[Start of Attachment]
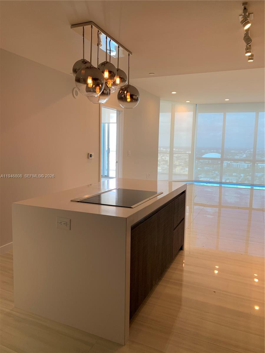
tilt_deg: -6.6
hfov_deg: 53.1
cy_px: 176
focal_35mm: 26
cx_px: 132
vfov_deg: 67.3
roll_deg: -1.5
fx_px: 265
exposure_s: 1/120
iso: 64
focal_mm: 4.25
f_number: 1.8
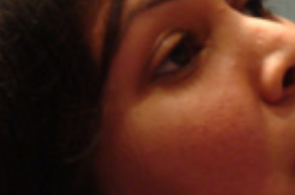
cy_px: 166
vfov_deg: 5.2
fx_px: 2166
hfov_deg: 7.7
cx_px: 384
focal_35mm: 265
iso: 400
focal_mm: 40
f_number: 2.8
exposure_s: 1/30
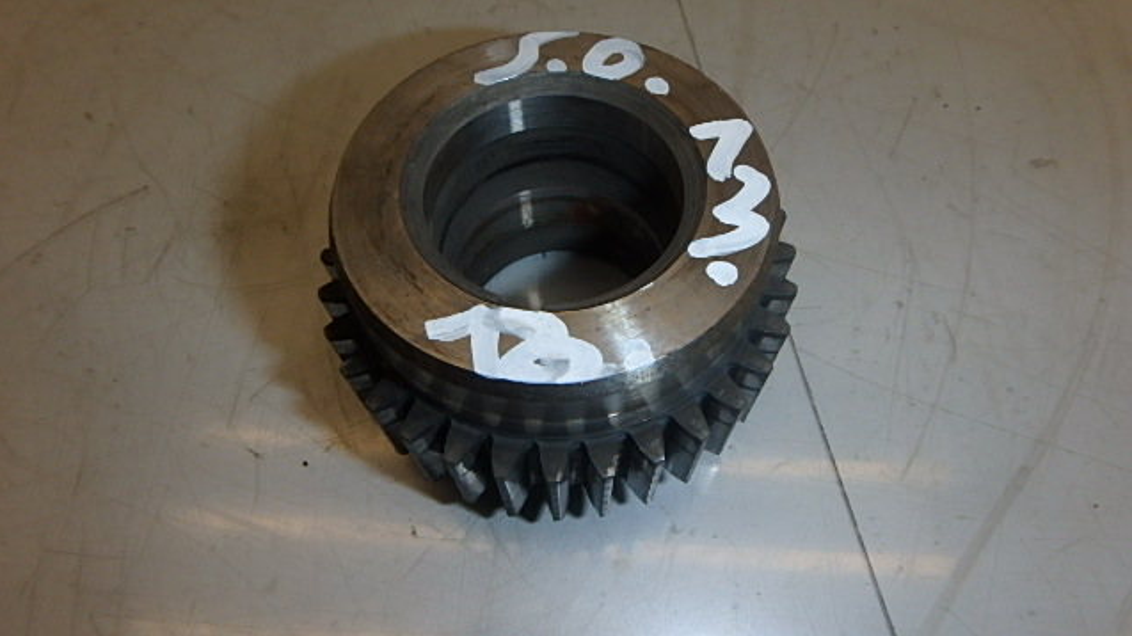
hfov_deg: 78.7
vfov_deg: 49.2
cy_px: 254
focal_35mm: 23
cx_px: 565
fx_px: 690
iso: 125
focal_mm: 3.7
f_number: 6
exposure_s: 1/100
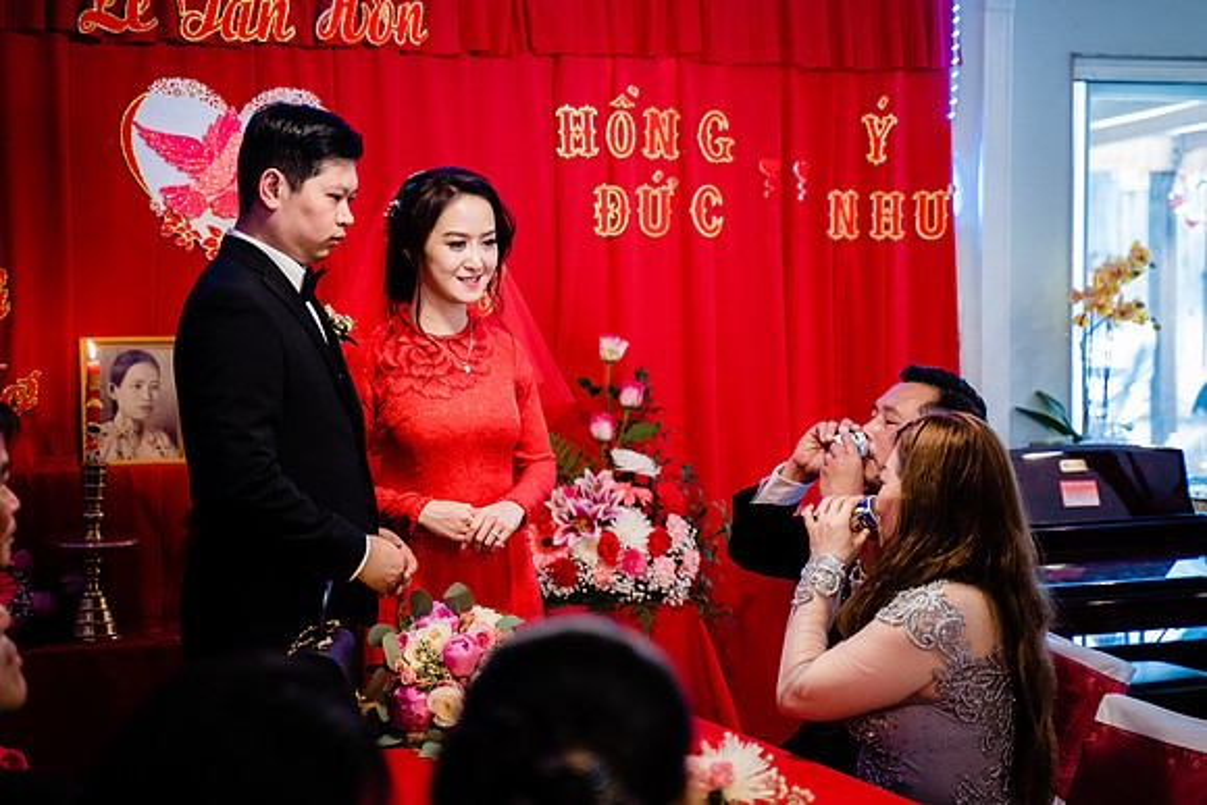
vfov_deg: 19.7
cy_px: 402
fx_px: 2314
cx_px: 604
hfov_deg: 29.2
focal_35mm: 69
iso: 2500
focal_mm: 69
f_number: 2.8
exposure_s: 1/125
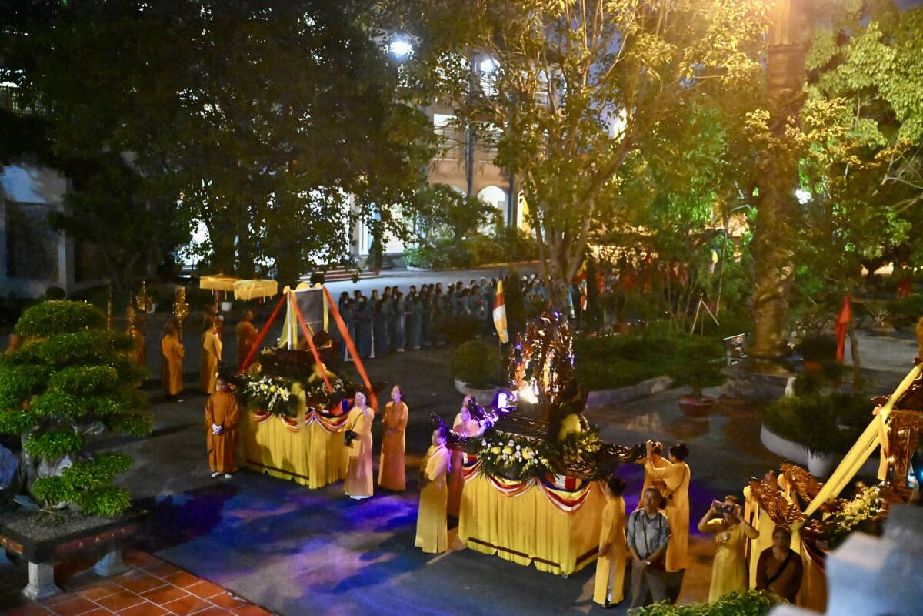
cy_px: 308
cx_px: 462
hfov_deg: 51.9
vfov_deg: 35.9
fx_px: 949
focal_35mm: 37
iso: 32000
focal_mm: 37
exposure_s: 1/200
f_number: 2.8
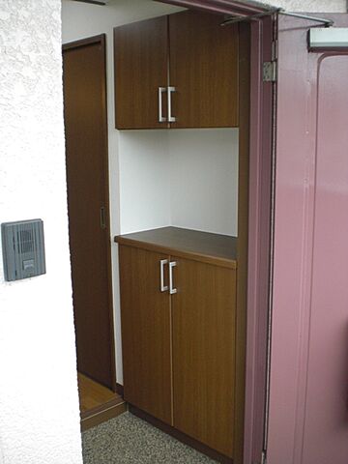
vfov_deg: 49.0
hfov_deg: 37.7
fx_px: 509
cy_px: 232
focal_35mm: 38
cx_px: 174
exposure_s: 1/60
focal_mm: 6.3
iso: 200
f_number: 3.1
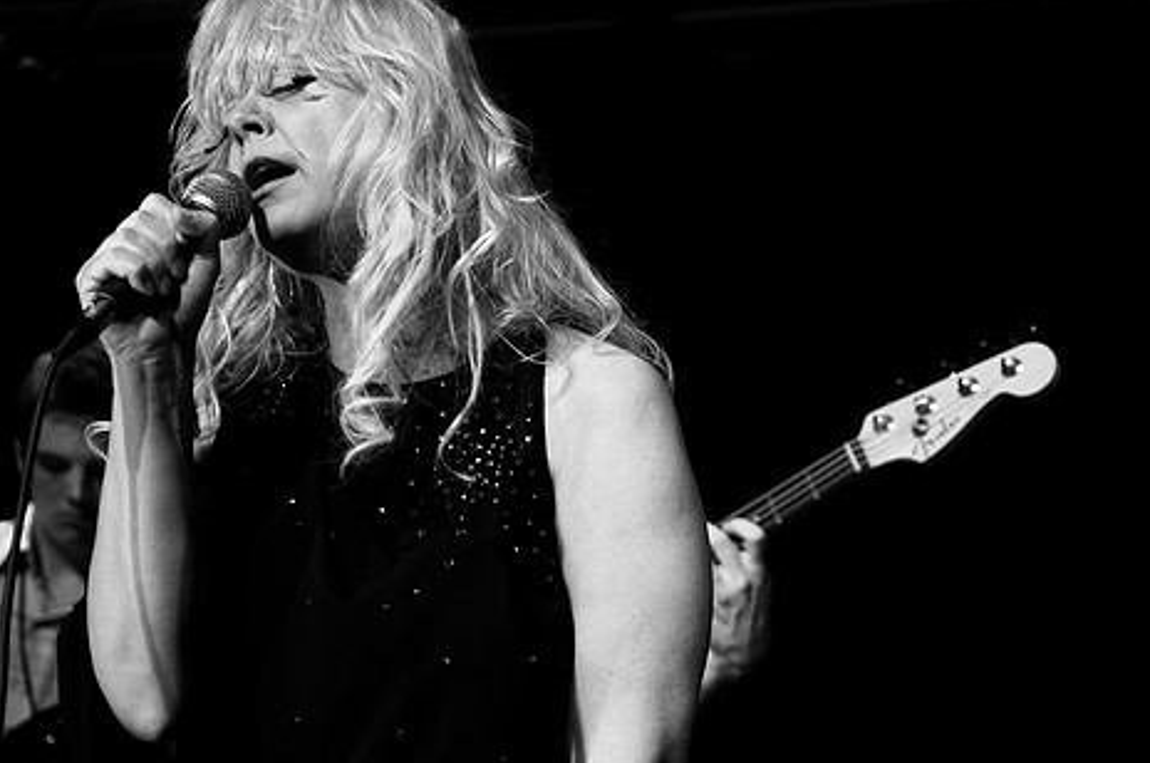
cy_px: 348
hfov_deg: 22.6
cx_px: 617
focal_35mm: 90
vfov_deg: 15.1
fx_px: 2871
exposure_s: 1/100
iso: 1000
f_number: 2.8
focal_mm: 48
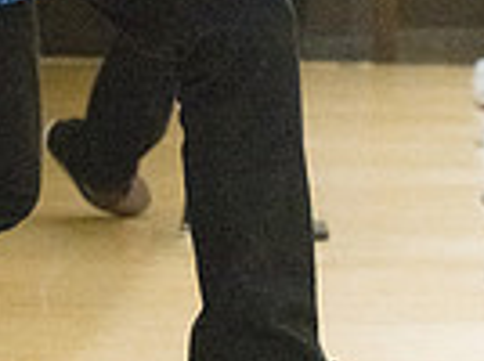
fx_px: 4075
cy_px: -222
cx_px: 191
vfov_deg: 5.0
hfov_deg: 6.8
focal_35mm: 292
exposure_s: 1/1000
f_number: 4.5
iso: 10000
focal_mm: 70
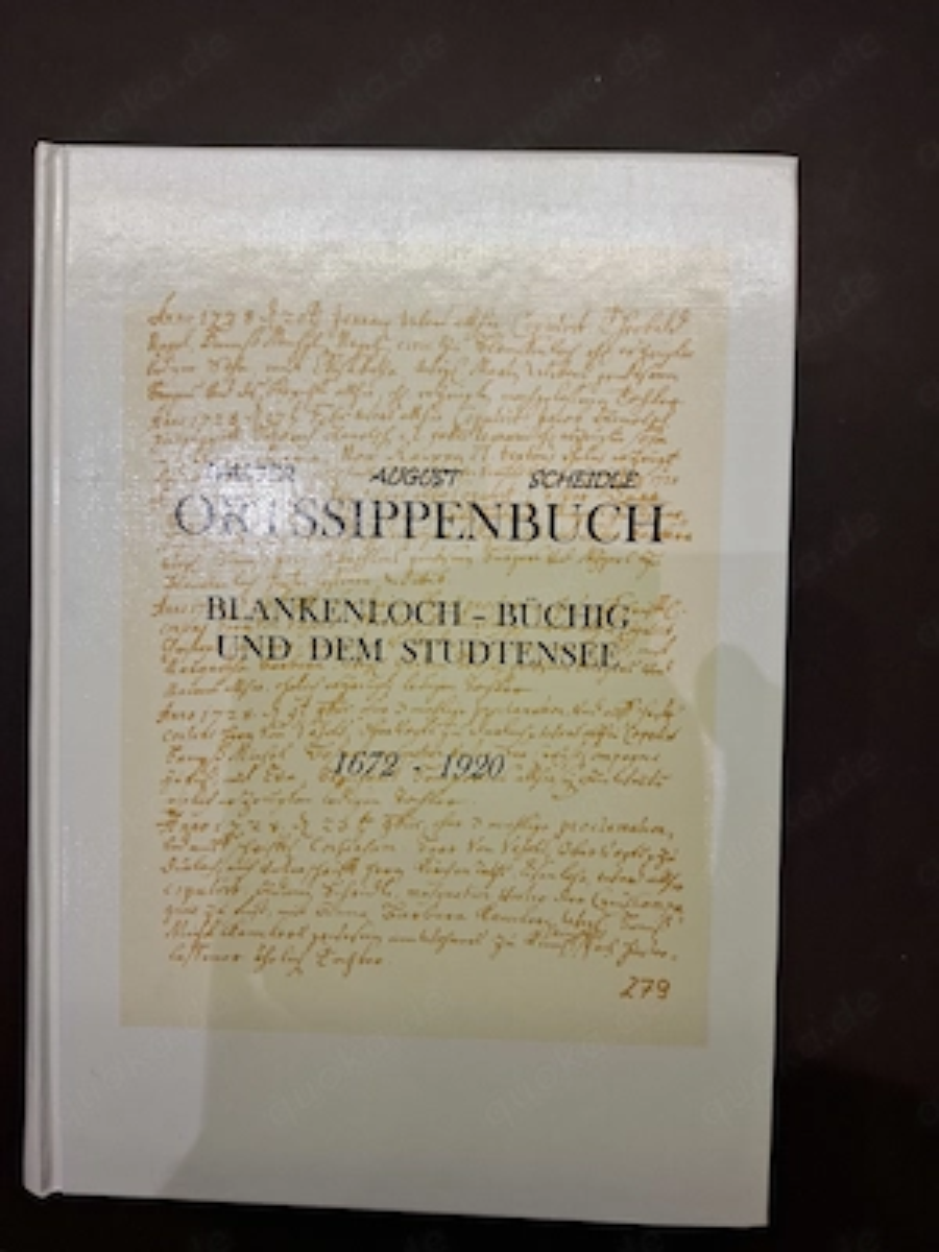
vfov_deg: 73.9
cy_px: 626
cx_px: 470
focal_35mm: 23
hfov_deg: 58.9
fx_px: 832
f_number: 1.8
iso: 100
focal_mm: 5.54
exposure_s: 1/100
[End of Attachment]
INSTRUCTIONS FOR THE TASK: After dropping the pictures, please set down the lines from the beginning of the listing through the line containing "hfov_deg: 6.8", both included, exactly as they stand.

YOUR RESPONSE:
tilt_deg: -6.6
hfov_deg: 53.1
cy_px: 176
focal_35mm: 26
cx_px: 132
vfov_deg: 67.3
roll_deg: -1.5
fx_px: 265
exposure_s: 1/120
iso: 64
focal_mm: 4.25
f_number: 1.8
cy_px: 166
vfov_deg: 5.2
fx_px: 2166
hfov_deg: 7.7
cx_px: 384
focal_35mm: 265
iso: 400
focal_mm: 40
f_number: 2.8
exposure_s: 1/30
hfov_deg: 78.7
vfov_deg: 49.2
cy_px: 254
focal_35mm: 23
cx_px: 565
fx_px: 690
iso: 125
focal_mm: 3.7
f_number: 6
exposure_s: 1/100
vfov_deg: 19.7
cy_px: 402
fx_px: 2314
cx_px: 604
hfov_deg: 29.2
focal_35mm: 69
iso: 2500
focal_mm: 69
f_number: 2.8
exposure_s: 1/125
cy_px: 308
cx_px: 462
hfov_deg: 51.9
vfov_deg: 35.9
fx_px: 949
focal_35mm: 37
iso: 32000
focal_mm: 37
exposure_s: 1/200
f_number: 2.8
vfov_deg: 49.0
hfov_deg: 37.7
fx_px: 509
cy_px: 232
focal_35mm: 38
cx_px: 174
exposure_s: 1/60
focal_mm: 6.3
iso: 200
f_number: 3.1
cy_px: 348
hfov_deg: 22.6
cx_px: 617
focal_35mm: 90
vfov_deg: 15.1
fx_px: 2871
exposure_s: 1/100
iso: 1000
f_number: 2.8
focal_mm: 48
fx_px: 4075
cy_px: -222
cx_px: 191
vfov_deg: 5.0
hfov_deg: 6.8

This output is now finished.